The melting effect of tin powder was analyzed under different laser energy densities without the application of the OASLM. Based on the simulation results, different energy densities higher than 0.88 J/cm² were used to irradiate the surface powder. The surface topology analysis of build samples was conducted with scanning election microscope (SEM). Figure 4 shows top-view SEM images of build samples for different laser energy density. According to SEM observations, the surface open porosity was obvious because of the weak bonding and partially melted powder adhering in Figure 4a–c. An increase of energy density of 1.24 J/cm² and 1.25 J/cm² in Figure 4b,c, the effect was a little better than Figure 4a, but there was still some failed bonding. Figure 4d–g show a better surface after applying a higher energy density. The surface looked much smoother in Figure 4e–g. Although there were some small bumps in Figure 4d, it was relatively flat. In addition, the three-dimensional microscopy was used to test the surface roughness of samples.

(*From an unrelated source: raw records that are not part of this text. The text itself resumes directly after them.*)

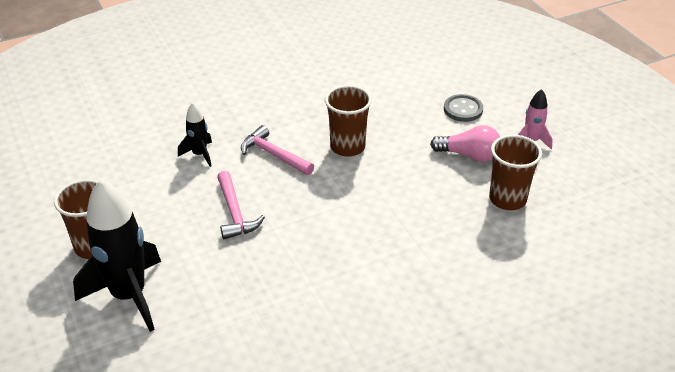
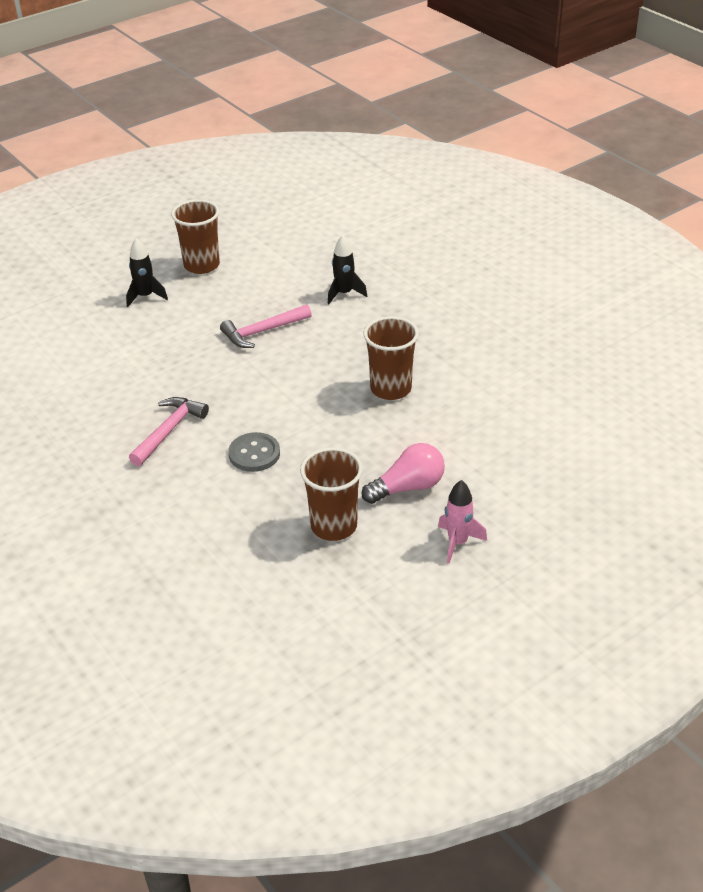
camera: 80 degrees right, 0 degrees up
black rocket [73,179,161,332] -> black rocket [126,238,168,307], size x0.49
pink hammer [241,125,314,175] -> pink hammer moved to [129,397,209,466]
pink light bulb [430,125,500,162] -> pink light bulb turned 120 degrees counterclockwise [361,443,445,504]
grey button [444,94,483,122] -> grey button moved to [228,432,280,472]

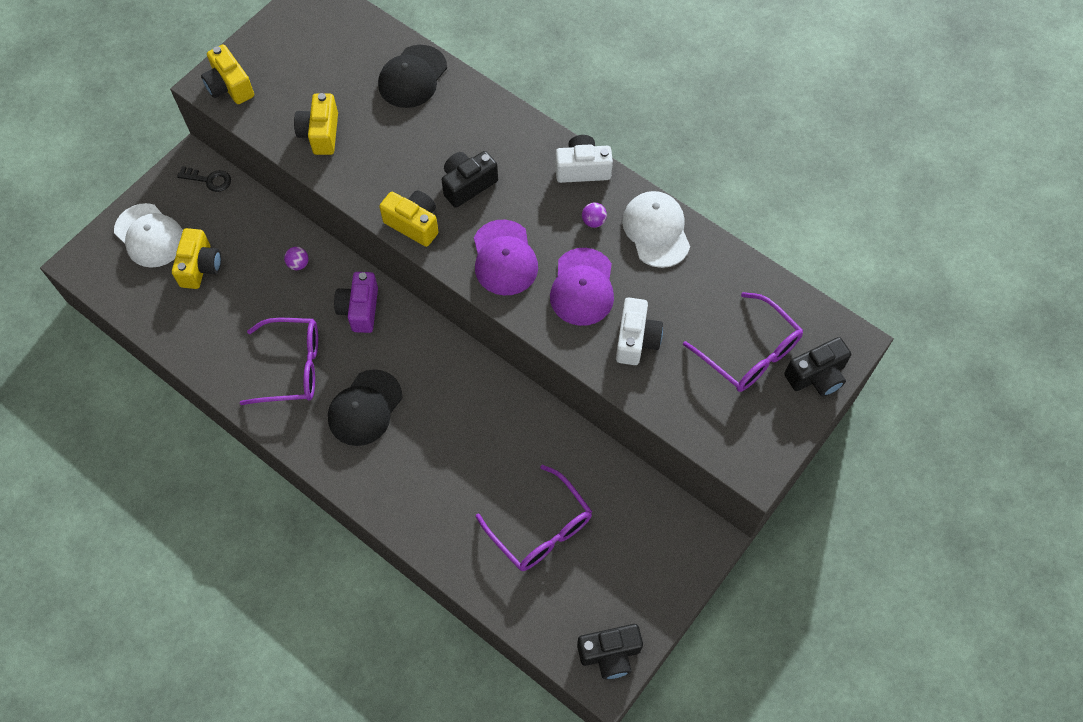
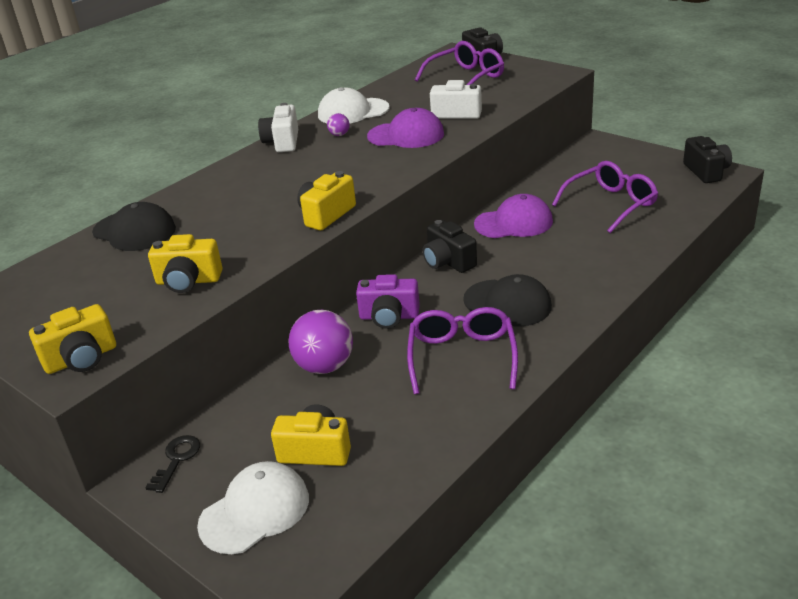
camera: 85 degrees left, 30 degrees down
purple ball [284,247,308,270] -> purple ball [288,310,353,374], size x2.22
black camera [442,151,498,208] -> black camera moved to [423,220,477,273]
purple cap [474,220,538,295] -> purple cap moved to [474,194,553,238]

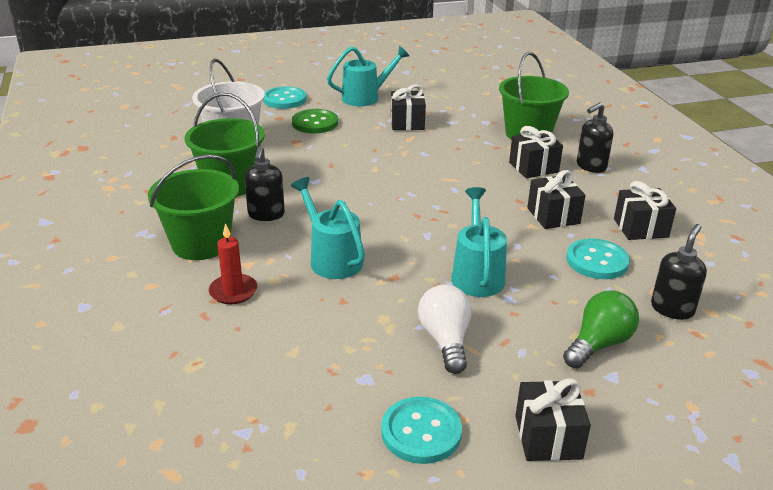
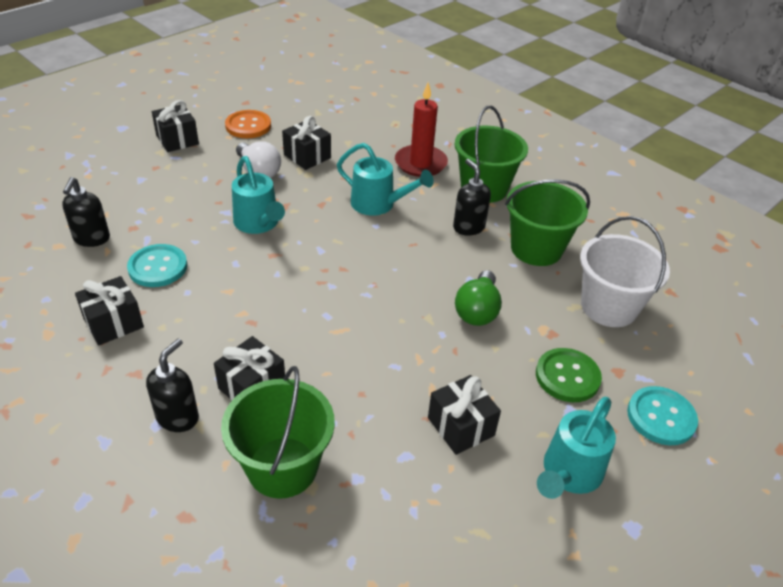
camera: 150 degrees right, 10 degrees up
red candle [209,223,257,304] -> red candle [395,83,448,177], size x1.52
turquoise button [381,397,462,464] -> orange button [225,110,271,138]
black gift [527,170,586,229] -> black gift moved to [282,116,331,170]
green light bulb [563,290,639,369] -> green light bulb moved to [455,270,502,326]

Figure 5a,b show the surface roughness and the surface height maps with different energy density respectively (i.e., S_a roughness, see ISO 25,178 [21] standard) [22]. As either fluence was increased, the surface became smoother. When the energy density was 1.35 J/cm² and 1.37 J/cm², the hills and valleys for the particles became less distinct. Although there were some fluctuations in Figure 5a, the overall trend of surface roughness decreased with the increase of fluence. As a result, the effect of metal melting forming was better under a higher energy density.

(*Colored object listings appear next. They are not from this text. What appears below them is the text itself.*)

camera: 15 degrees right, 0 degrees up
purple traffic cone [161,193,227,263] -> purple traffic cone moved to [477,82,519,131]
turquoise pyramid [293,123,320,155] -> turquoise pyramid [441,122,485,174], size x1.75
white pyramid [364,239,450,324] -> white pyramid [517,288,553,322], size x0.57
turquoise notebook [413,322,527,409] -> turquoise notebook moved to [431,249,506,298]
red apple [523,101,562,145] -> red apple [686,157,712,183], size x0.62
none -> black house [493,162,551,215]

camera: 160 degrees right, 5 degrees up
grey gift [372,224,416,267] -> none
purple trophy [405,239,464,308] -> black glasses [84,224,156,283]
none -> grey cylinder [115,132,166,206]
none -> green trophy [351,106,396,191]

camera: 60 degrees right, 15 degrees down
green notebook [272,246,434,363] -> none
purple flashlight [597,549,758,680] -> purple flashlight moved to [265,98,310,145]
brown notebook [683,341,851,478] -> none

Then, the OASLM was used in the experiment. The energy density irradiating the surface of the metal powder was set to approximately 1.28 J/cm². Figure 6a–d, Figure 6e–h, Figure 6i–l show the pictures loaded on the OASLM, the corresponding printing results, and the printing results separated from the construction platform, respectively. The patterns were loaded into the complex pattern in turns. First, the word “光” was loaded on the OASLM. As shown in Figure 6e–l, the powder was well formed and could be peeled off the construction platform. Then, more complex images were loaded on the OASLM, as shown in Figure 6b–d. In Figure 6k, there are some misplaced when the printing results were separated from the construction platform by hand due to each letter of “SIOM” was independent of each other. From the results, we can see that the modulation from simple to complex pictures was well formed. Therefore, SE technology, a new laser AM method, can be realized by modulating the beam using the OASLM.

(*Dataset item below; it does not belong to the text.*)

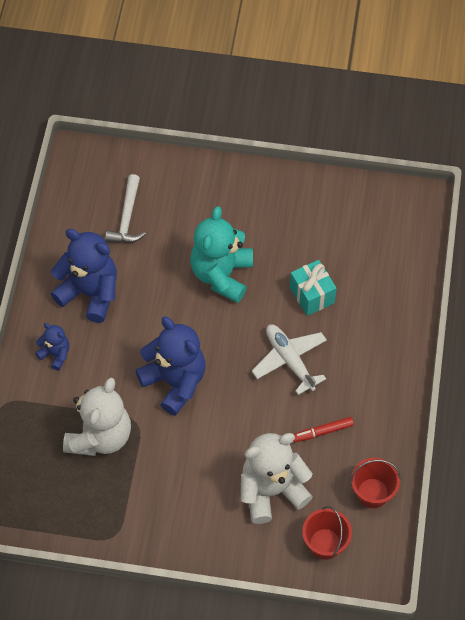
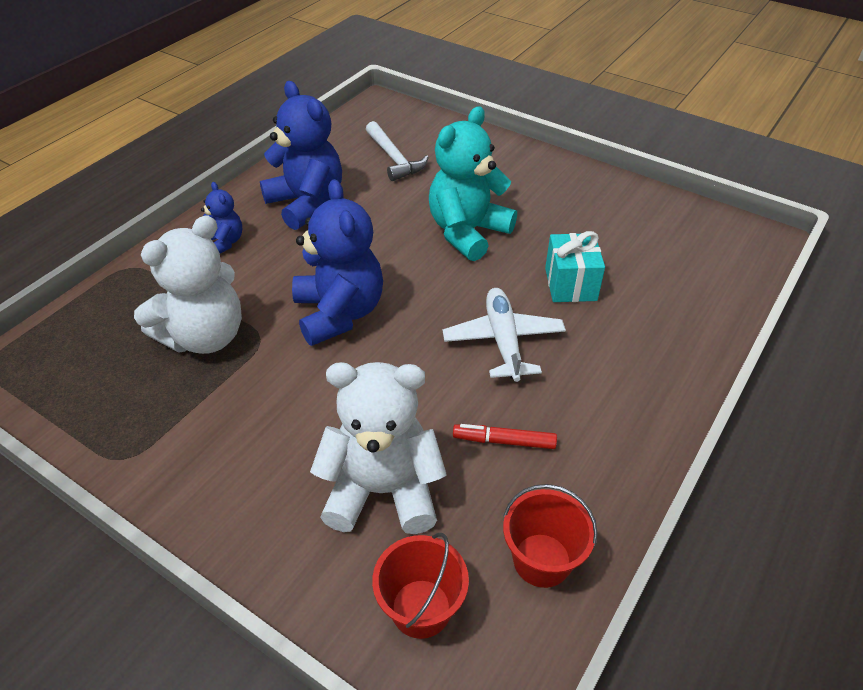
camera: 25 degrees right, 15 degrees down
white hammer [105,174,146,243] -> white hammer turned 60 degrees counterclockwise [366,121,429,181]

A resolution pattern image was loaded on the OASLM to analyze the resolution of the forming samples in this system, as shown in Figure 7a. Figure 7b shows the microscope images of forming resolution sample. It can be seen that the printing results in the red box were essentially the same as the shape of resolution plate, so it can be concluded that the resolution of metal formation in this system was about 100 μm. In this system, the limit factors of resolution of this system are the OASLM with the resolution of 50 μm and the particle size of powder. But there are errors caused by the offset of the image plane, and the surface flatness of laying the powder on the construction platform. These errors will be optimized to improve the resolution in subsequent studies.

6. Conclusions

In this study, we designed a nanosecond pulse laser optical system that can realize SE AM using an OASLM with a high damage threshold of 521 mJ/cm². The melting effect of tin powder under different laser energy densities was studied, and a melting experiment was performed with a laser energy density of 1.28 J/cm² irradiating the surface of the metal powder. The results show that SE AM can be realized using OASLM to modulate beams with different complexities. The minimum resolution of the entire optical system was approximately 100 μm. In the future, we aim to improve the powder-spreading system, which is expected to be able to achieve stereostructure printing of metallic materials. Also, we are developing a high damage threshold (>1 J/cm²) OASLM, which can be used in other metal SE AM applications.